Re: [v4.8-rc1 Regression] sched/fair: Apply more PELT fixes

From: Peter Zijlstra
Date: Tue Oct 18 2016 - 05:08:10 EST


On Mon, Oct 17, 2016 at 11:52:39PM +0100, Dietmar Eggemann wrote:
>
> Something looks weird related to the use of for_each_possible_cpu(i) in
> online_fair_sched_group() on my i5-3320M CPU (4 logical cpus).
>
> In case I print out cpu id and the cpu masks inside the for_each_possible_cpu(i)
> I get:
>
> [ 5.462368] cpu=0 cpu_possible_mask=0-7 cpu_online_mask=0-3 cpu_present_mask=0-3 cpu_active_mask=0-3

OK, you have a buggy BIOS :-) It enumerates too many CPU slots. There is
no reason to have 4 empty CPU slots on a machine that cannot do physical
hotplug.

This also explains why it doesn't show on many machines, most machines
will not have this and possible_mask == present_mask == online_mask for
most all cases.

x86 folk, can we detect the lack of physical hotplug capability and FW_WARN
on this and lowering possible_mask to present_mask?

> [ 5.462370] cpu=1 cpu_possible_mask=0-7 cpu_online_mask=0-3 cpu_present_mask=0-3 cpu_active_mask=0-3
> [ 5.462370] cpu=2 cpu_possible_mask=0-7 cpu_online_mask=0-3 cpu_present_mask=0-3 cpu_active_mask=0-3
> [ 5.462371] cpu=3 cpu_possible_mask=0-7 cpu_online_mask=0-3 cpu_present_mask=0-3 cpu_active_mask=0-3
> [ 5.462372] *cpu=4* cpu_possible_mask=0-7 cpu_online_mask=0-3 cpu_present_mask=0-3 cpu_active_mask=0-3
> [ 5.462373] *cpu=5* cpu_possible_mask=0-7 cpu_online_mask=0-3 cpu_present_mask=0-3 cpu_active_mask=0-3
> [ 5.462374] *cpu=6* cpu_possible_mask=0-7 cpu_online_mask=0-3 cpu_present_mask=0-3 cpu_active_mask=0-3
> [ 5.462375] *cpu=7* cpu_possible_mask=0-7 cpu_online_mask=0-3 cpu_present_mask=0-3 cpu_active_mask=0-3
>
> T430:/sys/fs/cgroup/cpu,cpuacct/system.slice# ls -l | grep '^d' | wc -l
> 80
>
> /proc/sched_debug:
>
> cfs_rq[0]:/system.slice
> ...
> .tg_load_avg : 323584
> ...
>
> 80 * 1024 * 4 (not existent cpu4-cpu7) = 327680 (with a little bit of decay,
> this could be this extra load on the systen.slice tg)
>
> Using for_each_online_cpu(i) instead of for_each_possible_cpu(i) in
> online_fair_sched_group() works on this machine, i.e. the .tg_load_avg
> of system.slice tg is 0 after startup.

Right, so the reason for using present_mask is that it avoids having to
deal with hotplug, also all the per-cpu memory is allocated and present
for !online CPUs anyway, so might as well set it up properly anyway.
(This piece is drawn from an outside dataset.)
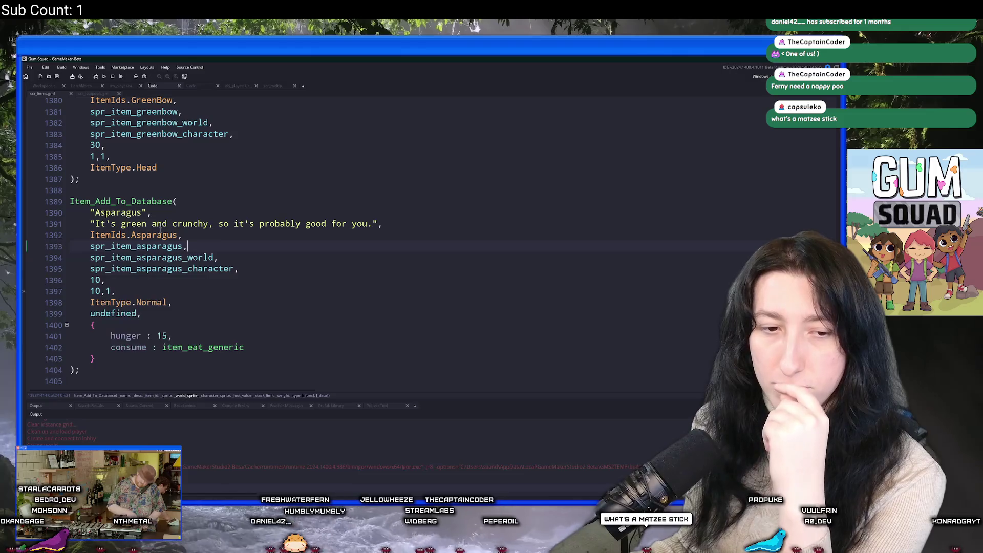
pyautogui.click(240, 85)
(You might want to start booting your laptop with "possible_cpus=4" to
save some memory FWIW.)

But yes, we have a bug here too... /me ponders

So aside from funny BIOSes, this should also show up when creating
cgroups when you have offlined a few CPUs, which is far more common I'd
think.

On IRC you mentioned that adding list_add_leaf_cfs_rq() to
online_fair_sched_group() cures this, this would actually match with
unregister_fair_sched_group() doing list_del_leaf_cfs_rq() and avoid
a few instructions on the enqueue path, so that's all good.
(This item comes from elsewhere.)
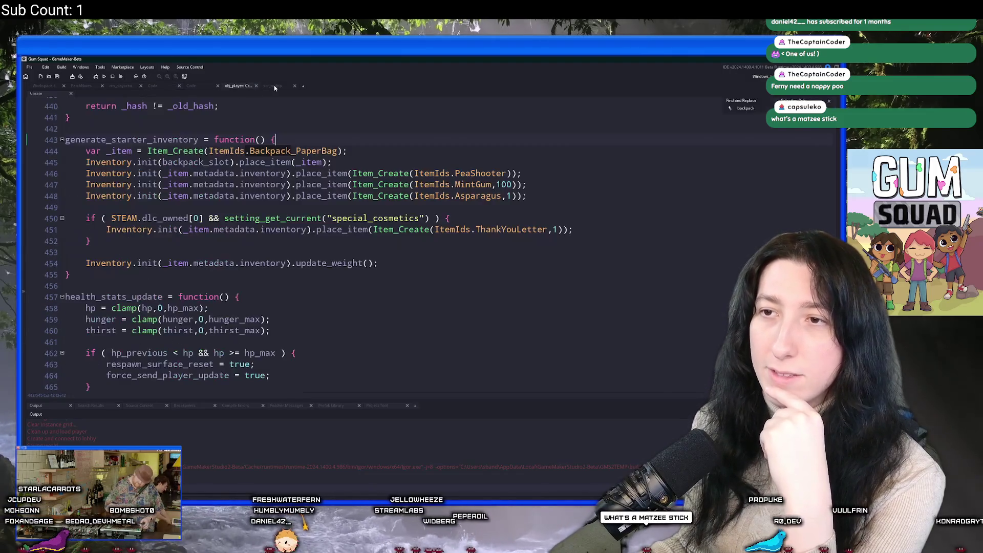
pyautogui.click(273, 86)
I'm just not immediately seeing how that cures things. The only relevant
user of the leaf_cfs_rq list seems to be update_blocked_averages() which
is called from the balance code (idle_balance() and
rebalance_domains()). But neither should call that for offline (or
!present) CPUs.


Humm..